Pitt, Semester At Sea’s academic sponsor, is in charge of appointing a dean through an advisory committee made up of Pitt faculty members. Though the dean always comes from Pitt, the University relies on ISE to make final decisions about the ship’s faculty and does not hire professors directly. Pitt also decides which courses will be taught on each voyage.
Daron J. Christopher, a Pitt student on Semester at Sea, is in two of the professor’s three classes. Christopher said in an e-mail that he finds the professor to be “challenging and frustrating, but engaging, and certainly a fair educator.”
Christopher said the professor “eternally plays devil’s advocate” and always takes the opposing view in discussions with students. He said ISE and Pitt responded to a few students who complained “incessantly to the dean.”
Jennifer Anukem, an SGB member, agreed with Hill and Watson that the situation on board has improved. She said she has received e-mails in recent weeks from students on the ship who also agree.
Anukem defended the students’ actions and said she believed that they did the right thing in bringing their complaints about the professor to the faculty.
“This is not something that should be taken as a joke,” Anukem said. “I can’t believe I could be sitting in a classroom,being told I was genetically inferior.”
Hill said Pitt does not hire the professors on Semester at Sea, but that all professors on board follow Pitt’s Academic Integrity Code. Hill said professors have to follow certain guidelines when teaching, but that “we do value the academic freedom of professors to deem what is appropriate for their class.”

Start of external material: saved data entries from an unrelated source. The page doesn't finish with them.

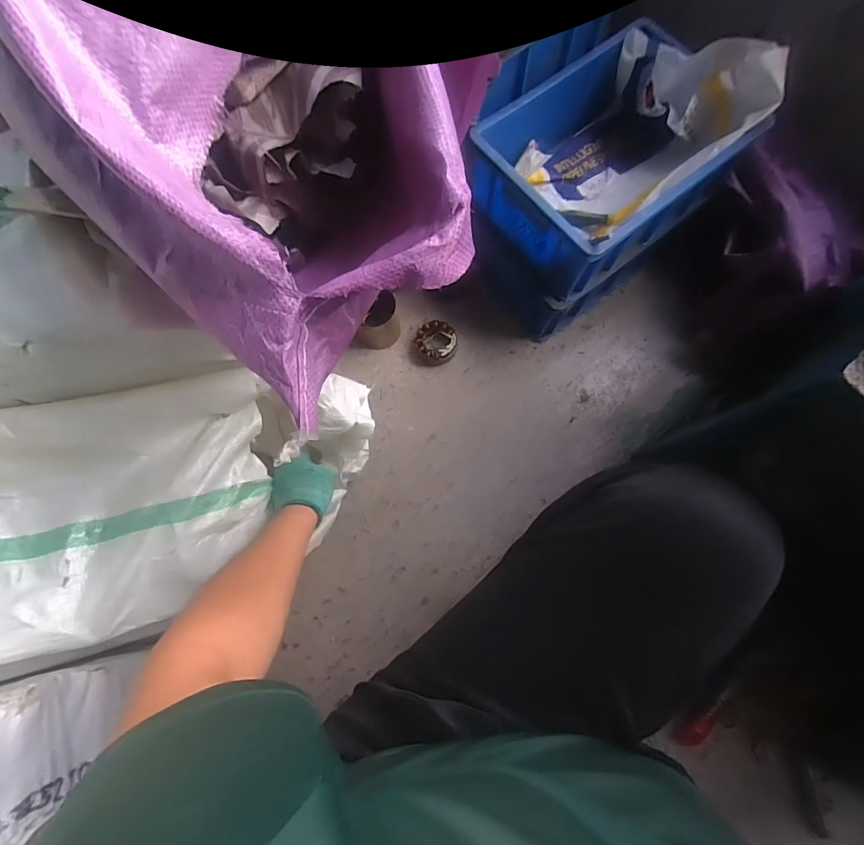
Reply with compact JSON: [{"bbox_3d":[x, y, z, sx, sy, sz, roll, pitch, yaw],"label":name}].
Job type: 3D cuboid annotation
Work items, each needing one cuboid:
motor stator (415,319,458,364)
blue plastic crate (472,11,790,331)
[{"bbox_3d":[0.009,-0.167,0.888,0.082,0.043,0.082,0,75,0],"label":"motor stator"},{"bbox_3d":[0.307,-0.443,0.794,0.440,0.298,0.299,-35,78,-8],"label":"blue plastic crate"}]

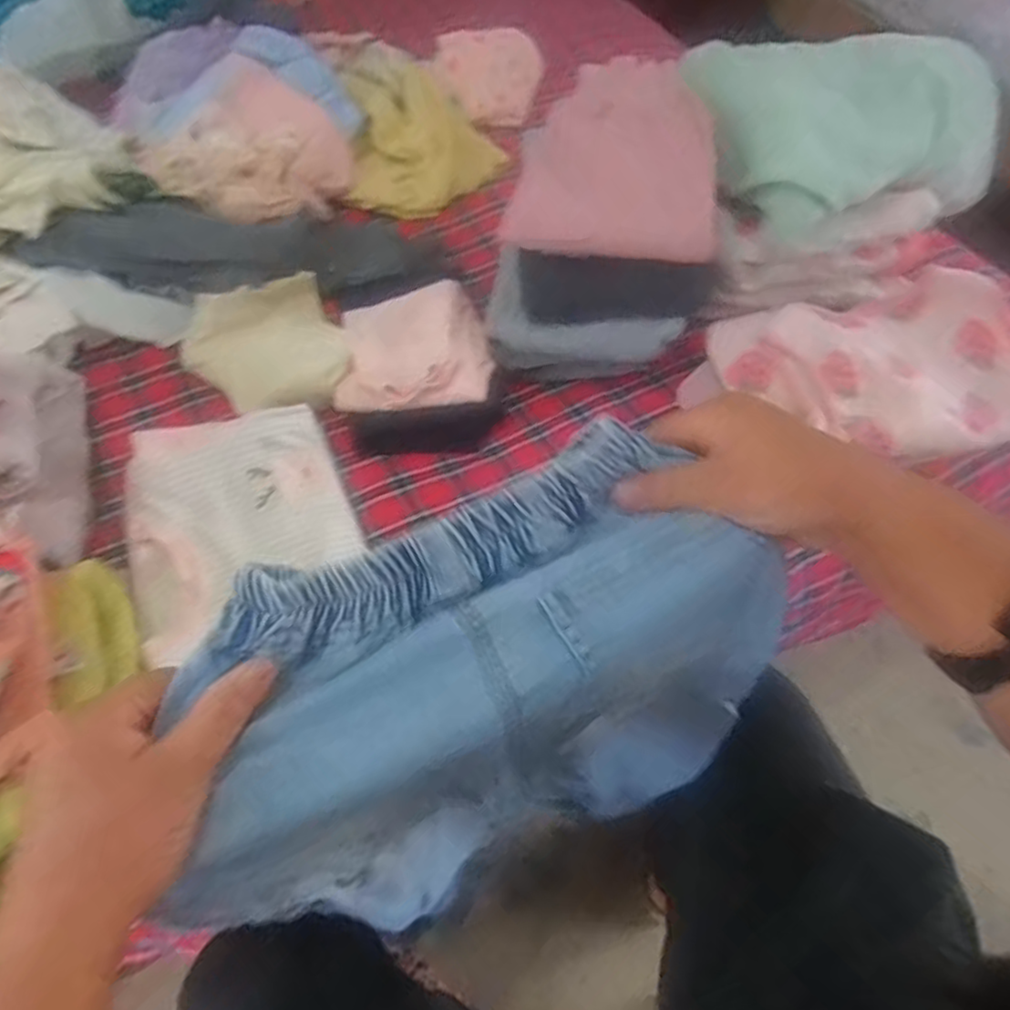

Pitt’s Academic Integrity Code exists in part to guide “student-faculty interactions in the classroom and other academic contexts,” according to Pitt’s Web site.
“I’d like them to be held accountable based on the guidelines of the Academic Integrity Code,” Anukem said of non-Pitt professors on the ship.
Watson stressed the difficulties of anticipating and stopping situations in which a professor’s teaching style or viewpoints could be offensive to students.
“Do I think we can prevent this from happening?” Watson asked. “That’s something that will continue to be examined.”
Editor’s note: Daron Christopher is a former Pitt News columnist.